The tasks
- a) Rewrite the Goose Gen 2 thread from "The design is" through "for looped tubes.", replacing "small shooter" with "compact shooter".
- b) Answer these questions about the Goose Gen 2 thread, one answer per line:
(i) Which month does BAT call his birthday month?
(ii) To what sandpaper grit was the piece sanded?
(iii) Which wood does E.G. agree the piece is probably made of?
- c) Continue the Goose Gen 2 thread from its final post.

____ Supplied passage

# Goose G2



## BAT (Feb 26, 2015)

March is my month (My birthday month) and this is my recent work, the Goose Gen 2, let me share it with you:

A friend brought me a piece of wood, he thinks is ebony, but I believe is more like mahogany, is a hard wood, with a peculiar smell when you cut it.

The design is the evolution of The Goose, a small shooter, but in Gen 2 I added universal forks, it can be banded OTT or TTF, it also has a drilling guide to attach tabs, or make a bigger hole for looped tubes.

I made the cut in CNC router, then rasp, sand paper to 600 grits, and boiled lindseed oil for the finish.

Here the pics, Cheers!!


----------



## BAT (Feb 26, 2015)

Here are some more pics....


----------



## slingshotnew (Oct 29, 2014)

Very nice!!!!congratulations!


----------



## E.G. (Mar 27, 2014)

Very nice shooter! Color is beautiful 

This is not ebony for sure, you probably have right, mahogany.

Cheers


----------



## treefork (Feb 1, 2010)

Universal forks . Nice ! Do you own the CNC router ?


----------



## Vly62 (Feb 21, 2015)

Very nice..TTF even better!!

________
____ Data entries

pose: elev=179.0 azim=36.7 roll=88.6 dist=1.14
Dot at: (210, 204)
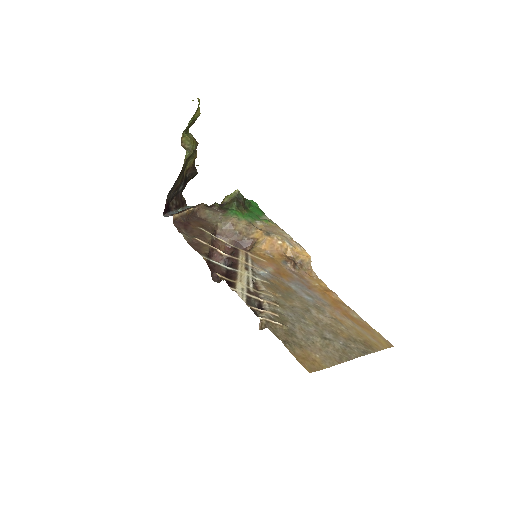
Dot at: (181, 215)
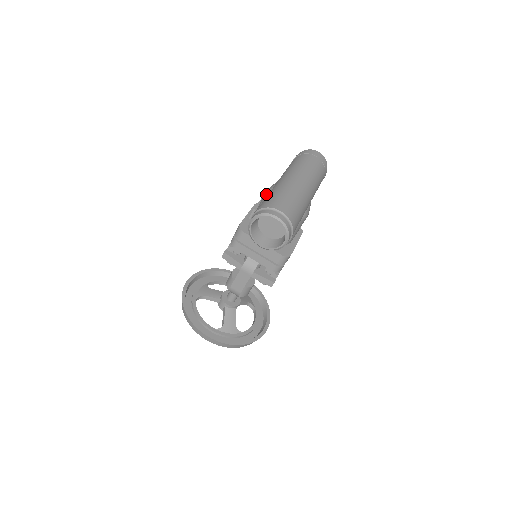
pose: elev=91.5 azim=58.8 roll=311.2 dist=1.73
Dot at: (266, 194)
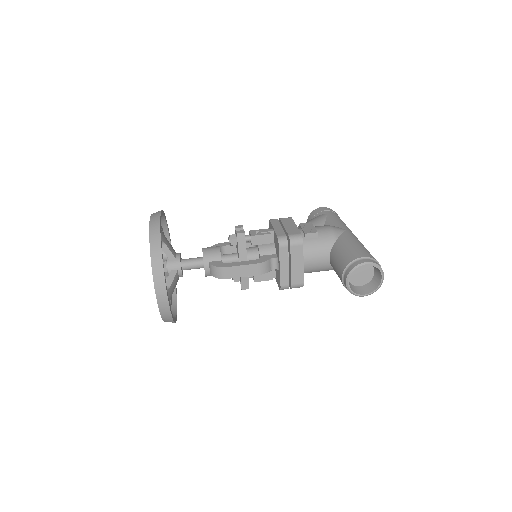
Dot at: (335, 232)
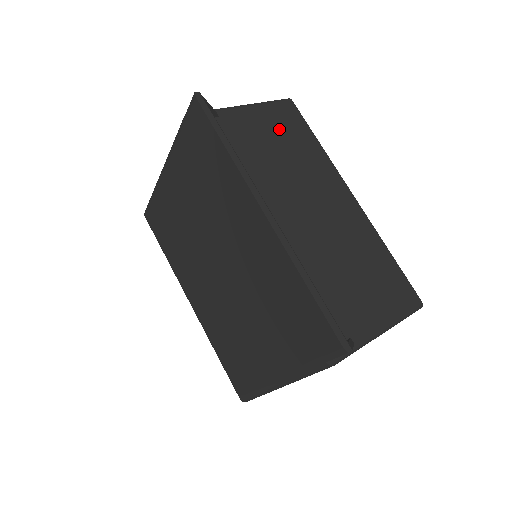
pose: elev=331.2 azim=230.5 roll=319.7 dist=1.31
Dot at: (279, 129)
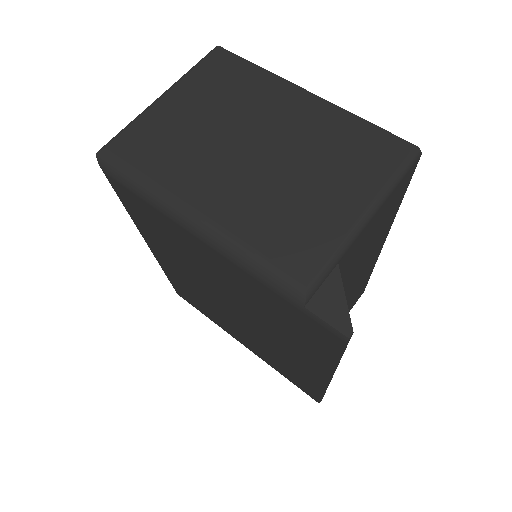
Dot at: (381, 221)
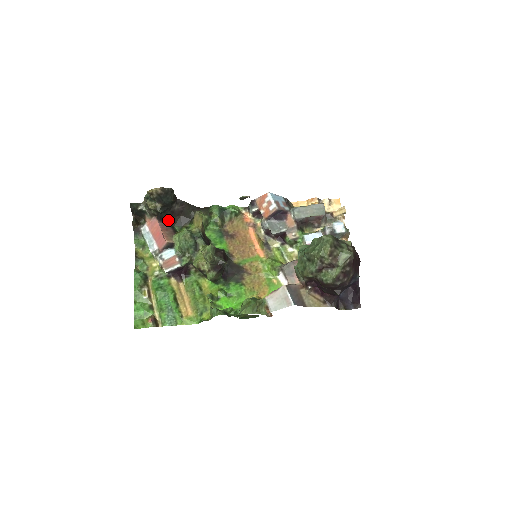
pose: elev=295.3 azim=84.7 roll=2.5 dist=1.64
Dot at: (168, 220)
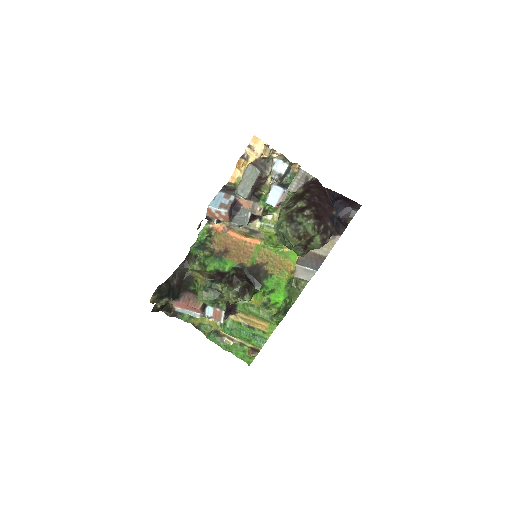
Dot at: (181, 291)
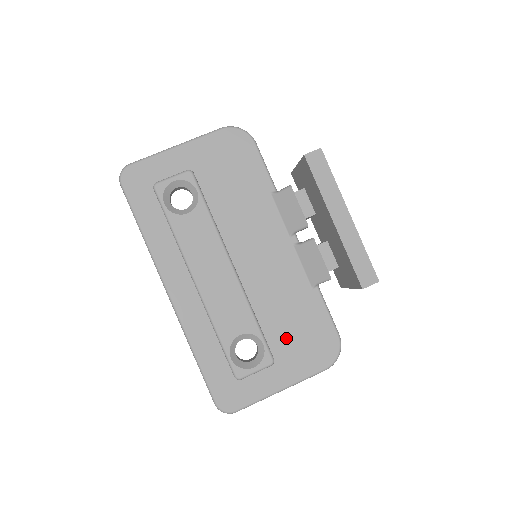
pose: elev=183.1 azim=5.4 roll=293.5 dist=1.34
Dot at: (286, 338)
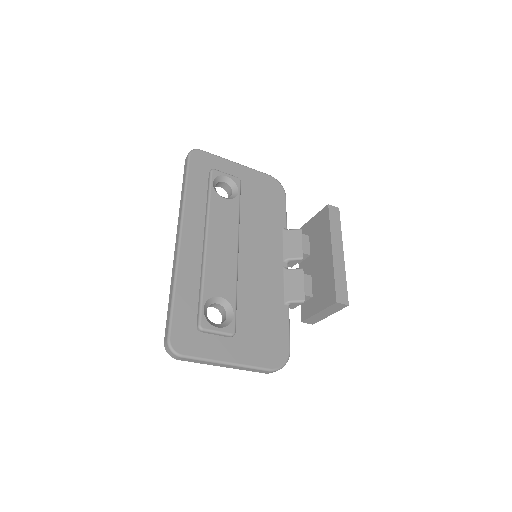
Dot at: (251, 325)
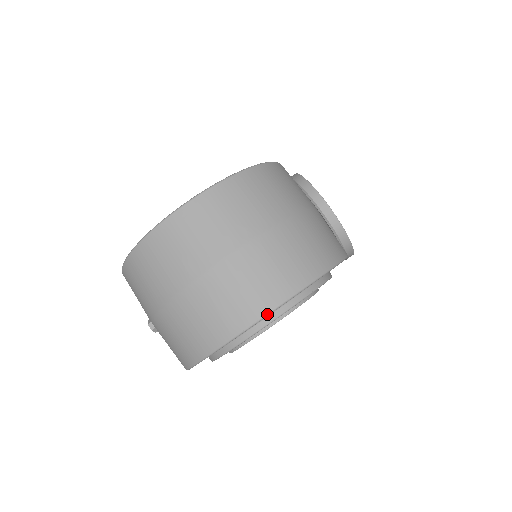
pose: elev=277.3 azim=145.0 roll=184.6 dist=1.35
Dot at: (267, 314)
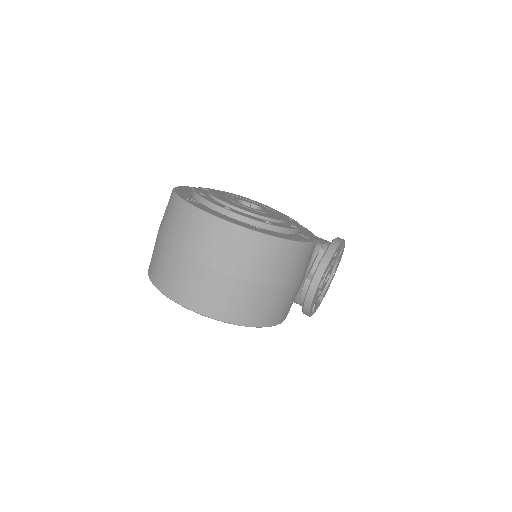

________

Responses for each task
- a)
The design is the evolution of The Goose, a compact shooter, but in Gen 2 I added universal forks, it can be banded OTT or TTF, it also has a drilling guide to attach tabs, or make a bigger hole for looped tubes.

- b)
(i) March
(ii) 600 grits
(iii) Mahogany

- c)
----------



## BAT (Feb 26, 2015)

slingshotnew said:


> Very nice!!!!congratulations!


Thanks!! Glad you like it!


----------



## BAT (Feb 26, 2015)

E.G. said:


> Very nice shooter! Color is beautiful
> 
> This is not ebony for sure, you probably have right, mahogany.
> 
> Cheers


Hey E.G.! Thanks!

Indeed, the color and the grain are beautiful, I liked a lot working with this wood.


----------



## BAT (Feb 26, 2015)

treefork said:


> Universal forks . Nice ! Do you own the CNC router ?


Hey Treefork! One sling to wrap and tuck them all!

Yes, I have the CNC here in my shop, very convinient I must say.

Cheers!


----------



## BAT (Feb 26, 2015)

Vly62 said:


> Very nice..TTF even better!!


Hi Vly62! I´m still looking for the best way for me, I started OTT, now I´m using TTF, can´t decide yet.

Cheers!


----------



## treefork (Feb 1, 2010)

BAT said:


> Vly62 said:
> 
> 
> > Very nice..TTF even better!!
> ...


They're both good !


----------



## jazz (May 15, 2012)

came out realy handsome!

cheers,

jazz


----------



## Rip-van-Winkelholz (May 7, 2015)

Very very nice work! 

Some day i would like to see other shapes, like the Rambone or the TenTonHammer, made out of one piece of hardwood... :battle:



Rip


----------



## BAT (Feb 26, 2015)

jazz said:


> came out realy handsome!
> 
> cheers,
> 
> jazz


Thanks a lot Jazz!


----------



## BAT (Feb 26, 2015)

Rip-van-Winkelholz said:


> Very very nice work!
> 
> Some day i would like to see other shapes, like the Rambone or the TenTonHammer, made out of one piece of hardwood... :battle:
> 
> ...


Thanks for your words Rip!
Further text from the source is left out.